By using helium, there is less chance of that happening. For example, if the
temperature increased from 10C to 40C, the undissolved gas volume would be
0.0007 cm3 for helium, and 0.0066 cm3 for nitrogen.

Just back from vacation.
Thanks Tom for the data. As mentioned above, I got outgassing (evidenced by spiking) only after very vigorous gassing with He or N2 . Otherwise there was a smooth but raised baseline with near sat. N2 or He, in comparison to extensively evacuated water. maybe the gas changes the refractive index? Actually, it is not really so surprising when one considers that a change in flow rate or a pressure wave also causes baseline changes (refractive index, scattering changes).

I'dm inclined to agree with you that an RI shift is the likely culprit. I suppose hanging an RI detector on the end of the system would let you measure it directly.

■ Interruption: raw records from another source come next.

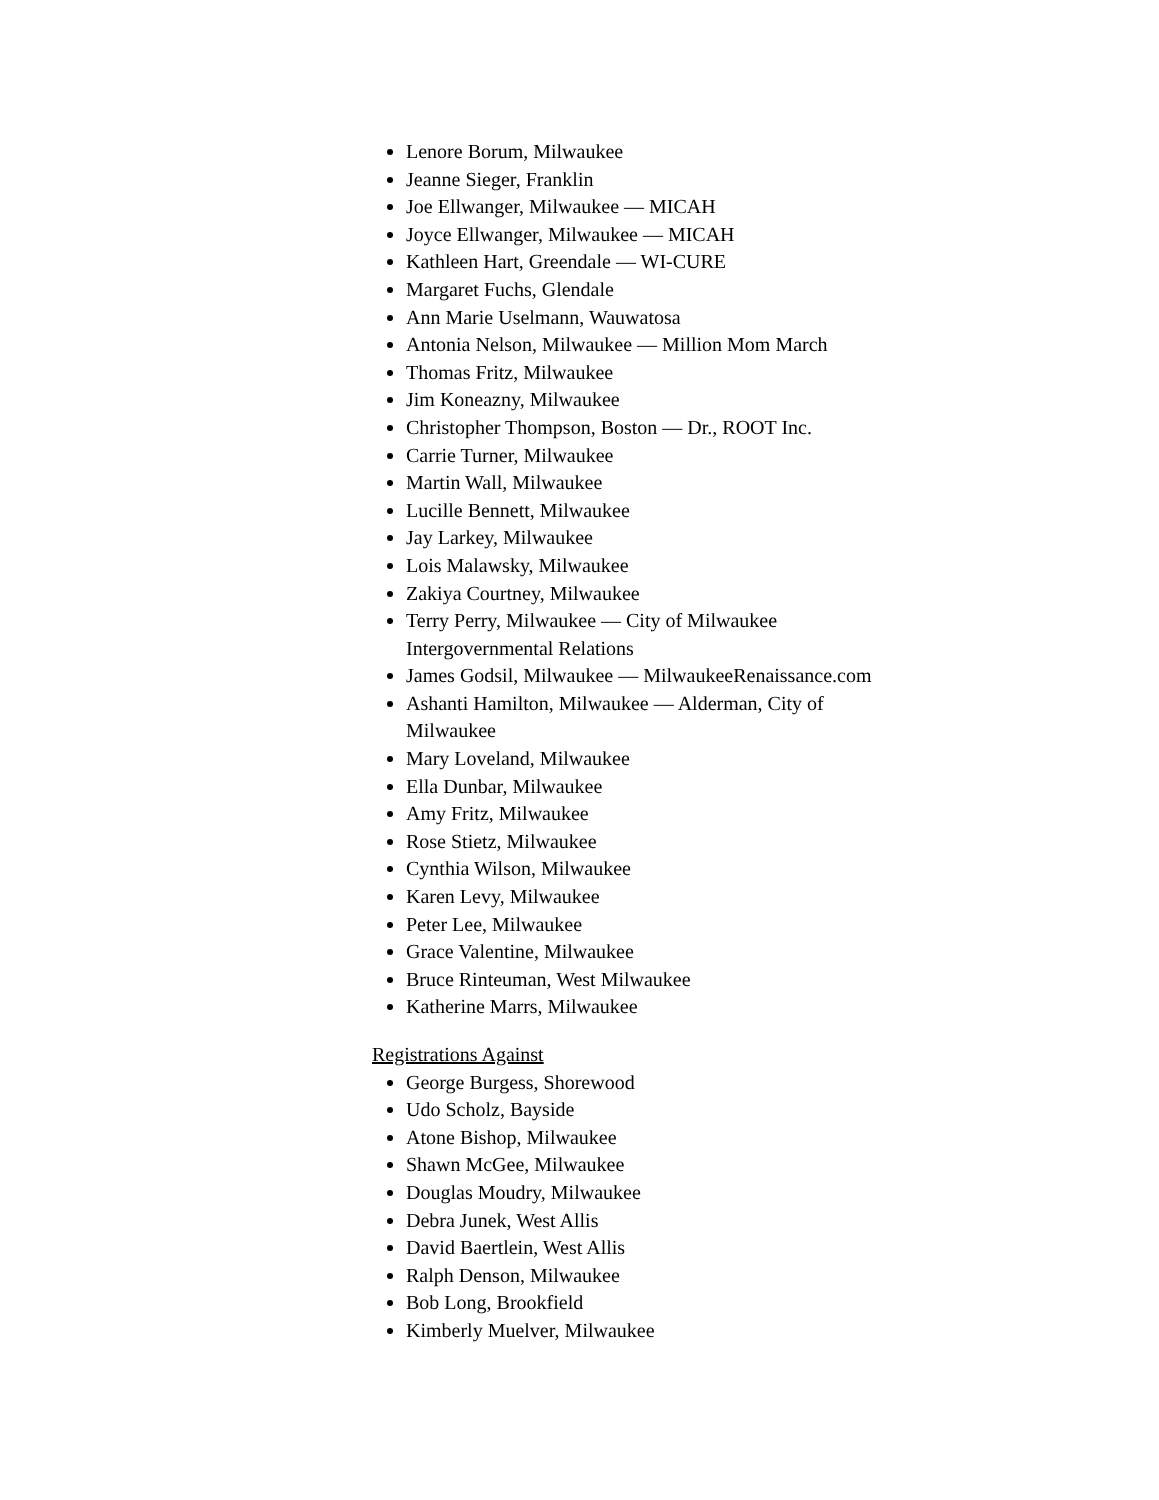Lenore Borum, Milwaukee
Jeanne Sieger, Franklin
Joe Ellwanger, Milwaukee — MICAH
Joyce Ellwanger, Milwaukee — MICAH
Kathleen Hart, Greendale — WI-CURE
Margaret Fuchs, Glendale
Ann Marie Uselmann, Wauwatosa
Antonia Nelson, Milwaukee — Million Mom March
Thomas Fritz, Milwaukee
Jim Koneazny, Milwaukee
Christopher Thompson, Boston — Dr., ROOT Inc.
Carrie Turner, Milwaukee
Martin Wall, Milwaukee
Lucille Bennett, Milwaukee
Jay Larkey, Milwaukee
Lois Malawsky, Milwaukee
Zakiya Courtney, Milwaukee
Terry Perry, Milwaukee — City of Milwaukee
Intergovernmental Relations
James Godsil, Milwaukee — MilwaukeeRenaissance.com
Ashanti Hamilton, Milwaukee — Alderman, City of
Milwaukee
Mary Loveland, Milwaukee
Ella Dunbar, Milwaukee
Amy Fritz, Milwaukee
Rose Stietz, Milwaukee
Cynthia Wilson, Milwaukee
Karen Levy, Milwaukee
Peter Lee, Milwaukee
Grace Valentine, Milwaukee
Bruce Rinteuman, West Milwaukee
Katherine Marrs, Milwaukee
Registrations Against
George Burgess, Shorewood
Udo Scholz, Bayside
Atone Bishop, Milwaukee
Shawn McGee, Milwaukee
Douglas Moudry, Milwaukee
Debra Junek, West Allis
David Baertlein, West Allis
Ralph Denson, Milwaukee
Bob Long, Brookfield
Kimberly Muelver, Milwaukee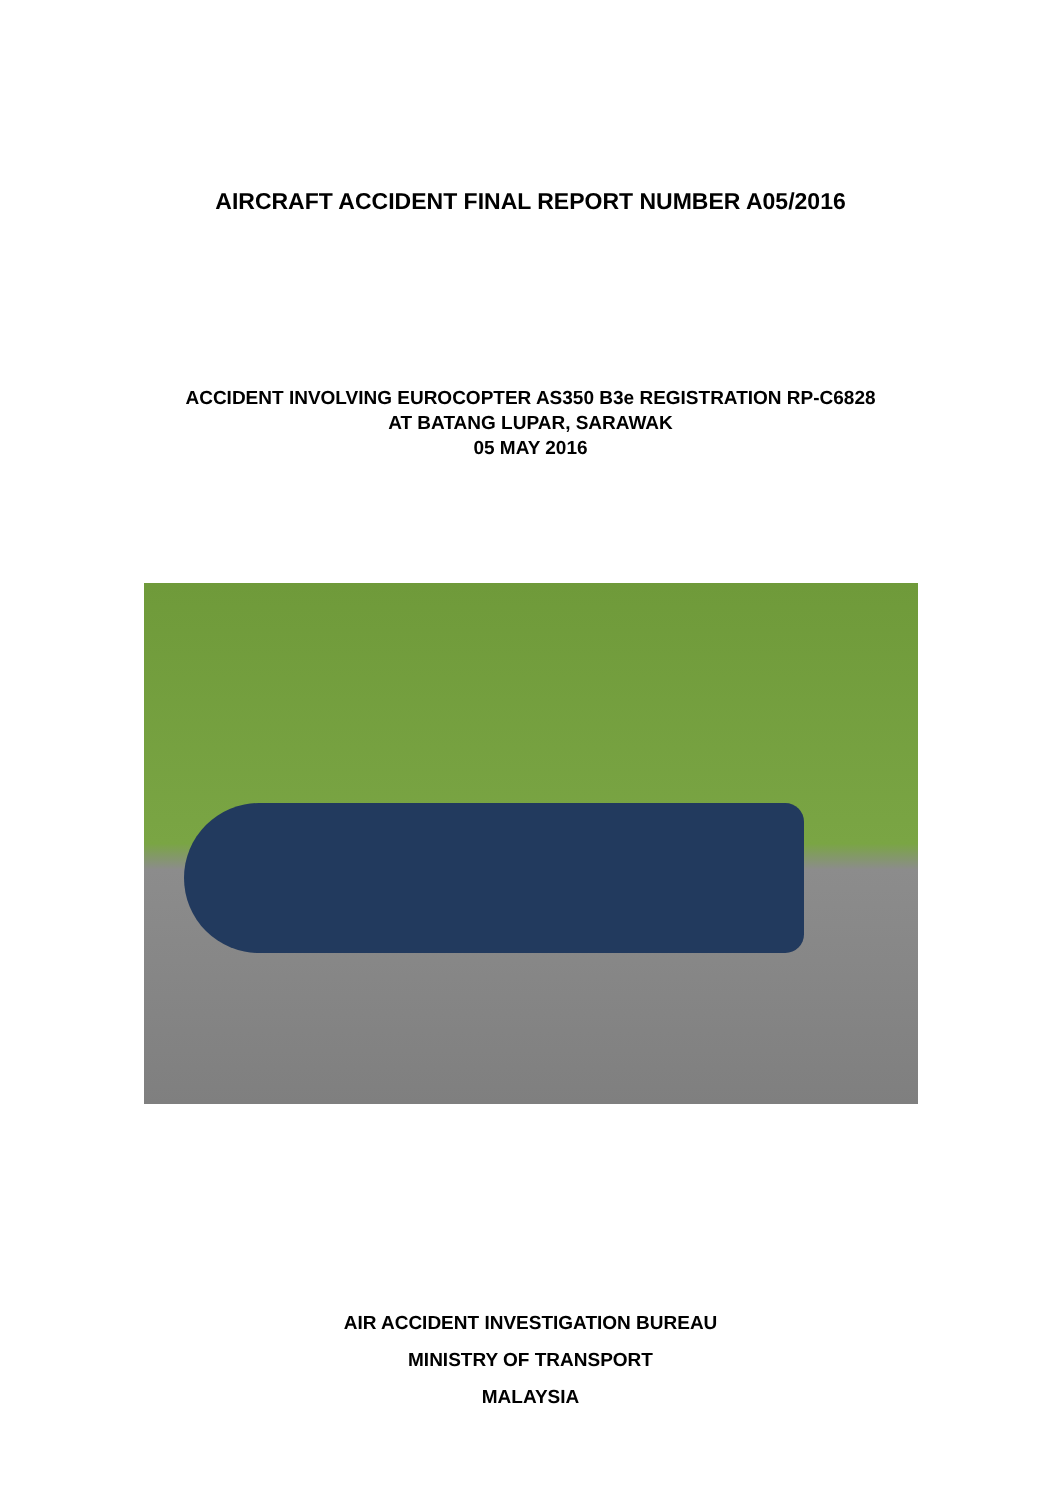AIRCRAFT ACCIDENT FINAL REPORT NUMBER A05/2016
ACCIDENT INVOLVING EUROCOPTER AS350 B3e REGISTRATION RP-C6828
AT BATANG LUPAR, SARAWAK
05 MAY 2016
AIR ACCIDENT INVESTIGATION BUREAU
MINISTRY OF TRANSPORT
MALAYSIA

The other reason for degassing is minimizing the formation of bubbles when solvents are mixed (solubility of air in mixed solvents is a non-linear function of solvent composition). In that respect, I was surprised that the difference in water solubility between He and N2 was so small (2X). It would be interesting to see a plot for helium similar to that for oxygen (the attached figure is scanned in from the Snyder & Dolan Troubleshooting book).



There's probably an academic thesis project in here somewhere!

From the mentioned results I surmised that the He conc. must be considerable, but your figures also surprised me at first. The broad peaks one gets upon injecting small amounts of air (or from dissolved air in sample) must also be due to an RI effect, though sometimes I have seen foam emerge from the detector during such a peak.
Yes, gases in HPLC are quite interesting.

One should note that a rise in baseline due to gases is normally not seen if the gas is there from the start and if it has a constant concentration, as UV detectors are zeroed...